Donna Tartt’s global blockbuster The Secret History follows six Classics students at Hampden College, an elite—somewhat louche—institution loosely based on Vermont’s Bennington College, where Tartt herself was a student. As our narrator Richard Papen reflects on the events leading up to the death of his friend Edmund ‘Bunny’ Corcoran, The Secret History explores the limits of morality and the devastating consequences of secrets. Credited with inspiring the ‘dark academia’ trend, Tartt draws us into the lives of a socially isolated cohort and their eccentric professor at an elite liberal arts college as their lives are forever altered. Since publication in 1992, The Secret History has been translated into 24 languages and sold over 5 million copies worldwide.
If you are one of those fans, you may be looking for a new book to scratch that same itch. Here are five books we think you’ll like if you loved The Secret History.
Tartt’s third novel, The Goldfinch (2013), is the most obvious go-to read for those who have just discovered The Secret History. The novel centres on Theodore Decker, a thirteen-year-old boy from New York whose life is forever changed after he survives a terrorist attack on the Metropolitan Museum that kills his mother. As he stumbles through the debris he happens upon a small painting, which he takes with him—this painting being by none other than Carel Fabritius’s The Goldfinch. (This perfectly formed little artwork has found its popularity “hugely enhanced” in the wake of the book’s publication, The Guardian reports—200,000 queued to see it when it was exhibited at the Frick Collection in 2014.)

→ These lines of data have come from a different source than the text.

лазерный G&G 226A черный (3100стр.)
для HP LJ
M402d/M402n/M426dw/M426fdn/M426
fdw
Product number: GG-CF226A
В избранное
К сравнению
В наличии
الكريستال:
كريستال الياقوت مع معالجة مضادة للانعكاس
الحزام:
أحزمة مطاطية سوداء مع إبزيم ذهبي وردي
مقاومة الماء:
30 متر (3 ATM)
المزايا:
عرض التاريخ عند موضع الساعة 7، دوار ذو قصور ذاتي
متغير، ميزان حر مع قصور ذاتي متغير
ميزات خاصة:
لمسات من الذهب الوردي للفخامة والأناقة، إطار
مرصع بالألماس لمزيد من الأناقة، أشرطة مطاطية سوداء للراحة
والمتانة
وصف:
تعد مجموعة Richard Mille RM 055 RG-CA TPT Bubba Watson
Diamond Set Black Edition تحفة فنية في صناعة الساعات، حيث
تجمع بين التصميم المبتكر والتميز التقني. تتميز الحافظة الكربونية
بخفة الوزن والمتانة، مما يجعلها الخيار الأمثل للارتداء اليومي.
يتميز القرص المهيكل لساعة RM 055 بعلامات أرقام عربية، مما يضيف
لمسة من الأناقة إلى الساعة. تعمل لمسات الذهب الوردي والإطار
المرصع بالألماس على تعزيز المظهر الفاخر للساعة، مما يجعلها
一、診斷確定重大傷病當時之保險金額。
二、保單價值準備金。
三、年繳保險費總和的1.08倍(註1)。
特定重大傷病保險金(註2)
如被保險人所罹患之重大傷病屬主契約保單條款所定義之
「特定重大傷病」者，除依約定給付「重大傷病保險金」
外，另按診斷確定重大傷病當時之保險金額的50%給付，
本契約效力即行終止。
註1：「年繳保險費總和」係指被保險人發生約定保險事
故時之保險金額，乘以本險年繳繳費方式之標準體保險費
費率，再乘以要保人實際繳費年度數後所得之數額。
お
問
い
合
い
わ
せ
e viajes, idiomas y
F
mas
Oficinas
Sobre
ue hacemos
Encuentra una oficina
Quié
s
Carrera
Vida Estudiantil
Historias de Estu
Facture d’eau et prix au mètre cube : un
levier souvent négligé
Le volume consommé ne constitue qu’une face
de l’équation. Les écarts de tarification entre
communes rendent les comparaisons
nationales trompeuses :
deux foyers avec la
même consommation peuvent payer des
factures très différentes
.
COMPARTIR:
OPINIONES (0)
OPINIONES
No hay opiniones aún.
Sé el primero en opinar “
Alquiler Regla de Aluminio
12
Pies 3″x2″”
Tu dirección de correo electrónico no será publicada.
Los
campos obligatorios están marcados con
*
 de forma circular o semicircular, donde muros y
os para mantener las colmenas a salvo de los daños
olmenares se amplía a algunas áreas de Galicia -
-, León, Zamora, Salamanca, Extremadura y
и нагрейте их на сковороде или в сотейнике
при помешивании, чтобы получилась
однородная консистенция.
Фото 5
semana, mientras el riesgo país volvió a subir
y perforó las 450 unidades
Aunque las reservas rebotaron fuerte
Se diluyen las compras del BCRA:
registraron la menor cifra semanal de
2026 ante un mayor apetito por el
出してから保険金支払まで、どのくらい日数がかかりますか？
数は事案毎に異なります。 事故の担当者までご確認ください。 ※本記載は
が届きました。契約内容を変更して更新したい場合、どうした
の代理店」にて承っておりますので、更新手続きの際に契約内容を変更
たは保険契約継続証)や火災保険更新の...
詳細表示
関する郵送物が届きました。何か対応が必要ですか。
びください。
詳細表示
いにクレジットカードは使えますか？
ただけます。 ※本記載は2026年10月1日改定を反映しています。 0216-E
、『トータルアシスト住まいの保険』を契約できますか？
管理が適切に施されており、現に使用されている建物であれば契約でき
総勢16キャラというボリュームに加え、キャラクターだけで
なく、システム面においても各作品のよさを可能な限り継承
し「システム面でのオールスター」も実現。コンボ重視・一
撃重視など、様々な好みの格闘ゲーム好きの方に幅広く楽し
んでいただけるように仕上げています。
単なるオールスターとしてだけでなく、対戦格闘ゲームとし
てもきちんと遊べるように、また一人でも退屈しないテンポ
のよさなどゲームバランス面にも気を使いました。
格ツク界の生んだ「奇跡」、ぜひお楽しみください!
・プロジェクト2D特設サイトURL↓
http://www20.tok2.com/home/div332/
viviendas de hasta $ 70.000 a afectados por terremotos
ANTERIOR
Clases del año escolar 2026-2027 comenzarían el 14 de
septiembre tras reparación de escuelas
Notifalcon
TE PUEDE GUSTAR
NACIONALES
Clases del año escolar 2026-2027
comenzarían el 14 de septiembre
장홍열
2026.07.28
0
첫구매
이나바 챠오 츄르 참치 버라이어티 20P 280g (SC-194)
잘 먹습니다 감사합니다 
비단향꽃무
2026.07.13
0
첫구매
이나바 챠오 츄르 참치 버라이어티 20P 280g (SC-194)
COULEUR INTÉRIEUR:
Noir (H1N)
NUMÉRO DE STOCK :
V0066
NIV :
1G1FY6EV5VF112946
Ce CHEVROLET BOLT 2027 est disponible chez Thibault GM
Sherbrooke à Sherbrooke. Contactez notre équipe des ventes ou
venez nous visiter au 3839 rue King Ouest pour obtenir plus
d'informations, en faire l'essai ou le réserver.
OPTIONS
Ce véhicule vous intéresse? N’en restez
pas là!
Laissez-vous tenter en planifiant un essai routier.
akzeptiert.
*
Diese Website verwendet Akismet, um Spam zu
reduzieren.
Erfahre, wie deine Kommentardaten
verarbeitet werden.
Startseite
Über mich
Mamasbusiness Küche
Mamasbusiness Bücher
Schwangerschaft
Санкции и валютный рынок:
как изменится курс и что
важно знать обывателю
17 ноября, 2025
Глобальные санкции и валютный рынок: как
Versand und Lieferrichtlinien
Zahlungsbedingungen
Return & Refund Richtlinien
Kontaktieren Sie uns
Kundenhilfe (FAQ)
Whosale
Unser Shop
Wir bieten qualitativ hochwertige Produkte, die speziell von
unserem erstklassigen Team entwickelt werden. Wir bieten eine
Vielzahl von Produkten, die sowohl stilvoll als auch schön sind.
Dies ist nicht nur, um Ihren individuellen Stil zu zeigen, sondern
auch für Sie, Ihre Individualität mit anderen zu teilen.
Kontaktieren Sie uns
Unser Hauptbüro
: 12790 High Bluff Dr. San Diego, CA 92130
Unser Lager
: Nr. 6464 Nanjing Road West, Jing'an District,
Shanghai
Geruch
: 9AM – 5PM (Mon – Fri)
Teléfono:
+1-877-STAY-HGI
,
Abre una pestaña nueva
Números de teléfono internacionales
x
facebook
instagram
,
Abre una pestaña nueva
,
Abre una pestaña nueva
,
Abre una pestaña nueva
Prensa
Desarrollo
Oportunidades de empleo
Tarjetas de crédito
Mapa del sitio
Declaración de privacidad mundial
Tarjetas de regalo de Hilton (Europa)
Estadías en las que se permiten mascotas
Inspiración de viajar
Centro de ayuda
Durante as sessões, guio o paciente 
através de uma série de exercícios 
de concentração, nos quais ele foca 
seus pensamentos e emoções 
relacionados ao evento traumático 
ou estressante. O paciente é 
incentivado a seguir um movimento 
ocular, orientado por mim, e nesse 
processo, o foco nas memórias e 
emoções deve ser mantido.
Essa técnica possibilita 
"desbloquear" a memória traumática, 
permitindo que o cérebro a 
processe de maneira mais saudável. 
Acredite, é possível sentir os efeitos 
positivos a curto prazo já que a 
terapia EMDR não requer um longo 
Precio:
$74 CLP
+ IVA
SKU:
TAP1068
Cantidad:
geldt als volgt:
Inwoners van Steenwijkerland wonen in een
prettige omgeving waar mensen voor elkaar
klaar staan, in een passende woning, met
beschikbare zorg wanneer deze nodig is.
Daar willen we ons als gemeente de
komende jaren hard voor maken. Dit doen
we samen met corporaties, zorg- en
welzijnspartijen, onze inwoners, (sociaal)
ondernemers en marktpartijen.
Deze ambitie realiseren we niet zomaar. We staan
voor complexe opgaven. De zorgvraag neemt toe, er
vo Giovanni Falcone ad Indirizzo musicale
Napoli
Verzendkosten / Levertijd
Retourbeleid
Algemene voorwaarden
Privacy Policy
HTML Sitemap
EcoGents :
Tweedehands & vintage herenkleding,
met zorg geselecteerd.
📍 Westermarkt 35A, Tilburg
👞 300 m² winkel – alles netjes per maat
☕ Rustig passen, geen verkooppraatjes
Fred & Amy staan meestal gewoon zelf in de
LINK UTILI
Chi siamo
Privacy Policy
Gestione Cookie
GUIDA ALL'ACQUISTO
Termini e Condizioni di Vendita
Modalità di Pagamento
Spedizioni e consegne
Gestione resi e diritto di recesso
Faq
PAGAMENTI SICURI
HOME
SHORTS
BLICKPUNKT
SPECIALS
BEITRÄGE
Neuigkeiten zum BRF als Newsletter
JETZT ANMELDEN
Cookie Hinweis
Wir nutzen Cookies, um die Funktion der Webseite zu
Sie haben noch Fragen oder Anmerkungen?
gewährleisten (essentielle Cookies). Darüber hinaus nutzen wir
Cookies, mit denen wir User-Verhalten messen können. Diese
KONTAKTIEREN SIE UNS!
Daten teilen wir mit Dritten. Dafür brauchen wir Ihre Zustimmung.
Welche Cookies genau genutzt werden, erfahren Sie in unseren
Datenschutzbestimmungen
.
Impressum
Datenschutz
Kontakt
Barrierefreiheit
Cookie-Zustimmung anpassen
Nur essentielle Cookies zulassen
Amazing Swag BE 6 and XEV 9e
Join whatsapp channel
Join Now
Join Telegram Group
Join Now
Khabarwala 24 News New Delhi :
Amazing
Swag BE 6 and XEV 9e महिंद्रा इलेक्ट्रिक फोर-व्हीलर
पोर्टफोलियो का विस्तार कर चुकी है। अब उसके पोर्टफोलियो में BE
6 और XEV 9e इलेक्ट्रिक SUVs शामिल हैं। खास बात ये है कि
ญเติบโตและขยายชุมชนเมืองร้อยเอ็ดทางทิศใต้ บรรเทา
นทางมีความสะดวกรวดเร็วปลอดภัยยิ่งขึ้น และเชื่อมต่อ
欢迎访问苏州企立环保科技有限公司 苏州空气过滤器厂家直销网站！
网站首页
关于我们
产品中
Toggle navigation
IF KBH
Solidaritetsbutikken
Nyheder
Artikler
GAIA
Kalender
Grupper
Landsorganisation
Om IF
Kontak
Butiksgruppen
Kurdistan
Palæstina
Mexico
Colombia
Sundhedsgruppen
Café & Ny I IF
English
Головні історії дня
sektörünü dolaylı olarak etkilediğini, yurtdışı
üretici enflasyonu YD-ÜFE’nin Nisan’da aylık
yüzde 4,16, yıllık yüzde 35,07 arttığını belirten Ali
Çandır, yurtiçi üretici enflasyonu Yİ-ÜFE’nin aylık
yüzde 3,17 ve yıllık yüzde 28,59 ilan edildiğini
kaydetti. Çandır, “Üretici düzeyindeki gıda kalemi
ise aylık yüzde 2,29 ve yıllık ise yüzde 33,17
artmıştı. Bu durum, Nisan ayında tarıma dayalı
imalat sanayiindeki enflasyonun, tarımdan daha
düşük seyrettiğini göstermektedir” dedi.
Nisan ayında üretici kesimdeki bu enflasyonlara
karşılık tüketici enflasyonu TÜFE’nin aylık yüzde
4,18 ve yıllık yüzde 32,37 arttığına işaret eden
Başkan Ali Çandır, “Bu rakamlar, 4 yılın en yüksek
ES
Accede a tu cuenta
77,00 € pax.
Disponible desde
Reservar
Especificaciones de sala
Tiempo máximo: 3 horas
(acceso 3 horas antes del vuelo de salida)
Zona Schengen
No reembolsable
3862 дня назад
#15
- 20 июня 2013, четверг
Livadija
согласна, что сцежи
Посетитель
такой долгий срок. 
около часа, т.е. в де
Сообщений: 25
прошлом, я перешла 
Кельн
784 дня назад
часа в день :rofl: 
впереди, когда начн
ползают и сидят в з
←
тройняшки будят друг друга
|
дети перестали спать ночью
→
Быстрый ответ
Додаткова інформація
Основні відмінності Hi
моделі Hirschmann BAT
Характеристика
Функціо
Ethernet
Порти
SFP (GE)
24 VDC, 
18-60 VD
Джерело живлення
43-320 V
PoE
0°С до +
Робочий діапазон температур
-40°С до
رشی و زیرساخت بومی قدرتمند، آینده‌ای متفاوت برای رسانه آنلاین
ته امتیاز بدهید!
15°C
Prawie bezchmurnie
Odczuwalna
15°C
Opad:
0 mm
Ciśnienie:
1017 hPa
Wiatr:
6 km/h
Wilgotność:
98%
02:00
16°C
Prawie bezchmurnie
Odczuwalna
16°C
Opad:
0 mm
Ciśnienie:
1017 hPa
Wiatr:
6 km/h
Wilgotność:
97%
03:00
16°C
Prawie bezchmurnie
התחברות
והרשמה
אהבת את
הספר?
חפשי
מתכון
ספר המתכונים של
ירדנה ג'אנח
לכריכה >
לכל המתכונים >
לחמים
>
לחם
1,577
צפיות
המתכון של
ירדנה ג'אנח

This coming-of-age novel follows Theo throughout his life observing the effects of that fateful day, transporting us to art’s seedy underworld. Like The Secret History, this book is a literary novel full of mystery, grief, and suspense.
Famous for her bestselling YA Shadow and Bone trilogy and the Six of Crows duology, Leigh Bardugo made her adult debut with Ninth House, the first in the Alex Stern series. Published in 2019, this paranormal fantasy novel combines magic, mystery, and the Ivy League elite.
Alex Stern had a tumultuous upbringing. As a reckless teenager and sole survivor of a brutal unsolved mass murder, Alex has been given a second chance at life in the form of an unexpected full scholarship to Yale. Full of mysterious benefactors, unsolved murders, ghosts, and secret societies, Bardugo’s award-winning book will, like The Secret History, keep you on the edge of your seat.
Award-winning author and close friend of Donna Tartt in Bennington College, Bret Easton Ellis’ 1987 novel The Rules of Attraction follows the lives of a group of bohemian students at a liberal arts college. Set in ‘Camden College’, New Hampshire in the 1980s, this black comedy examines the pains of misplaced love. Our protagonist Sean Bateman, a deeply cynical drug dealer and student at Camden, has recently fallen in love with the depressive Lauren Hynde whose ex-lover Paul Denton claims to also be in a sexual relationship with Sean. This unstable love triangle makes for an equally controversial and hilarious story of sex, drugs, and unrequited love.
Hanya Yanagihara’s critically-acclaimed, bestselling novel A Little Life—ranked 96th on the Guardians list of 100 best books of the 21st century—portrays a group of friends who have been broken and bonded by the tragedy of their friend Jude’s death.
When the novel opens, we meet JB, Malcolm, Willem, and Jude, four young me who—having met in college—are now living in New York trying to start their careers. As the story continues, it shifts its focus to the enigmatic Jude. The reader is met with harrowing, graphic descriptions of what Jude suffered as a child in the form of flashbacks interspersed throughout the novel, and he must reckon with the long term consequences of this trauma. A Little Life is a gut-wrenching read which not only explores the nature of tragedy but also that of love and friendship—making it the perfect read for a lover of The Secret History.
The American author M. L. Rio’s debut thriller If We Were Villains combines campus drama and Shakespearian tragedy. This murder mystery is set in the illustrious ‘Dellecher Classical Conservatory,’ and follows seven young actors whose lives are torn apart when one of their number is found dead under mysterious circumstances. Oliver Marks, one of the students, is prosecuted for the crime yet retired detective Joseph Colborne still has questions about the night of Richard’s murder—and Oliver’s guilt is called into question. If you’re after another book with dark academia vibes that will leave you shattered, If We Were Villains should definitely be on your to-be-read pile.